Genetic Mutations and High-Risk Groups

The sharpest jump in risk comes from inheriting a harmful change in either the BRCA1 or BRCA2 gene. More than 60% of women who carry one of these mutations will develop breast cancer during their lifetime, roughly four to five times the average risk.

These mutations are uncommon in the general population. They’re more prevalent in certain ethnic groups, particularly Ashkenazi Jewish women. If you have a strong family pattern of breast or ovarian cancer, genetic counseling can help determine whether testing makes sense. Knowing your status opens the door to earlier and more frequent screening or preventive options.

Men can carry these mutations too. About 1.8% to 7.1% of men with a BRCA2 mutation will develop breast cancer by age 70, a small but real risk for a disease most men never consider.

Breast Density as a Risk Factor

Breast density, which refers to the ratio of fibrous and glandular tissue to fatty tissue on a mammogram, is one of the stronger and least well-known risk factors. Radiologists classify density on a four-point scale, from mostly fatty (category 1) to extremely dense (category 4).

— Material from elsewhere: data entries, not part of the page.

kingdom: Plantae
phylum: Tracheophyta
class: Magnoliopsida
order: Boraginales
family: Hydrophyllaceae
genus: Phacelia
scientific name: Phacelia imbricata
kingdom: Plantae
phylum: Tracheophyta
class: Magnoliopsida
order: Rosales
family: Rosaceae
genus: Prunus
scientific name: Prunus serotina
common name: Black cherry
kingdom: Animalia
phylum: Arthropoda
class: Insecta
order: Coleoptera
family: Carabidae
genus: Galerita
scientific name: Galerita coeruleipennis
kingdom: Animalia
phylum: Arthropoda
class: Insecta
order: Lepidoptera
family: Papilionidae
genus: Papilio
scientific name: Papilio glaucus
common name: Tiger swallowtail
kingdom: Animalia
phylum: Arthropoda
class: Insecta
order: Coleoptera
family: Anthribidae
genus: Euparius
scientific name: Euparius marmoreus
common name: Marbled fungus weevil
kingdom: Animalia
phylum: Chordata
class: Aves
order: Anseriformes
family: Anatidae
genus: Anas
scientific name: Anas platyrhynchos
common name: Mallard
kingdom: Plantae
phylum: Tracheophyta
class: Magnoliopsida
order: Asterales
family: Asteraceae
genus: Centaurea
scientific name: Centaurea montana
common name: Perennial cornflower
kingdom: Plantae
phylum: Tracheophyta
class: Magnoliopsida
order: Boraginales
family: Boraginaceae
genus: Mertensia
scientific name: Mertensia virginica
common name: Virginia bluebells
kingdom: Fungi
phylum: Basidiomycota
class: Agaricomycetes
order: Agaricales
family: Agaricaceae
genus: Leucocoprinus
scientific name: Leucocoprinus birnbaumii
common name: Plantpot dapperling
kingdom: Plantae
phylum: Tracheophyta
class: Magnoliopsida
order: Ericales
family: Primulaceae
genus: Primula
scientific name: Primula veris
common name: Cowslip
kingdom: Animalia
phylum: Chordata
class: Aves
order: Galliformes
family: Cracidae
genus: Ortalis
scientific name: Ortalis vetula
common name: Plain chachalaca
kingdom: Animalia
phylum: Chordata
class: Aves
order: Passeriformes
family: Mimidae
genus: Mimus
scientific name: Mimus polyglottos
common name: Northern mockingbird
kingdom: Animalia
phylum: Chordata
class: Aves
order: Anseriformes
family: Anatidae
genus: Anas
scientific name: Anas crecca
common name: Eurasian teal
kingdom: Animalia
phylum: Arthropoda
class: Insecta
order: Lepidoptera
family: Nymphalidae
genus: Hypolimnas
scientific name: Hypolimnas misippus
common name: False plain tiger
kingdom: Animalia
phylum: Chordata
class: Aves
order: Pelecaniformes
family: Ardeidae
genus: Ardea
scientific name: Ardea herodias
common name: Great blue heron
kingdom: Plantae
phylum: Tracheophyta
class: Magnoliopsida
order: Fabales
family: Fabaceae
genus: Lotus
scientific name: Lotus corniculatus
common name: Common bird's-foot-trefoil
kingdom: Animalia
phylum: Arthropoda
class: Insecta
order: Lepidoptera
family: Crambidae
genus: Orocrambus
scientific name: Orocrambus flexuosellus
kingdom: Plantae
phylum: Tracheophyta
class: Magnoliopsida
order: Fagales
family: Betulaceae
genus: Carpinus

Women with the densest breasts have about 2.4 times the risk of breast cancer compared to women with the least dense breasts. In absolute terms, a large study found that women over 50 with the lowest density had a 6.2% chance of developing breast cancer, while the 5% of women with the highest density had a 14.7% chance. Dense tissue also makes tumors harder to spot on standard mammograms, which is why many states now require that patients be notified of their breast density after screening.

Breast Cancer in Men

About 1 out of every 100 breast cancers diagnosed in the United States is found in a man. The lifetime risk for men is very low, but it exists. Risk factors include BRCA2 mutations, a family history of breast cancer, obesity, and conditions that increase estrogen levels. Because men rarely expect it, male breast cancer tends to be caught at a later stage.

Rates Are Rising in Younger Women

While breast cancer still overwhelmingly affects women over 45, diagnoses in younger women have been climbing. From 2012 to 2022, incidence among women under 45 increased by about 1.1% per year, according to CDC data. That’s a small annual shift, but it compounds over a decade. Researchers haven’t pinpointed a single explanation, though changes in reproductive patterns, body weight, and alcohol consumption are all under investigation.

Survival Rates by Stage

The odds of surviving breast cancer depend enormously on how early it’s found. Five-year relative survival rates from the most recent national data paint a clear picture:

  • Localized (cancer confined to the breast): 99.3%
  • Regional (spread to nearby lymph nodes): 86.3%
  • Distant (metastasized to other parts of the body): 31%

The vast majority of breast cancers are caught at the localized or regional stage, where survival rates are high. This is the core argument for routine screening: catching cancer before it spreads makes the difference between a 99% survival rate and a 31% one. About 64% of breast cancers are diagnosed while still localized.

Putting Your Personal Risk in Context

The 1-in-8 statistic is an average across all women in the U.S. over an entire lifetime. Your personal odds could be significantly higher or lower depending on the factors outlined above. A 35-year-old with no family history, no genetic mutations, and low breast density has a meaningfully different risk profile than a 55-year-old with dense breasts and a mother who had the disease.

Online risk calculators, such as the NCI’s Breast Cancer Risk Assessment Tool, can estimate your five-year and lifetime risk using your personal and family medical history. These tools aren’t perfect, but they give you a more individualized number than the population average. If your estimated lifetime risk lands above 20%, you may qualify for supplemental screening with breast MRI in addition to mammography.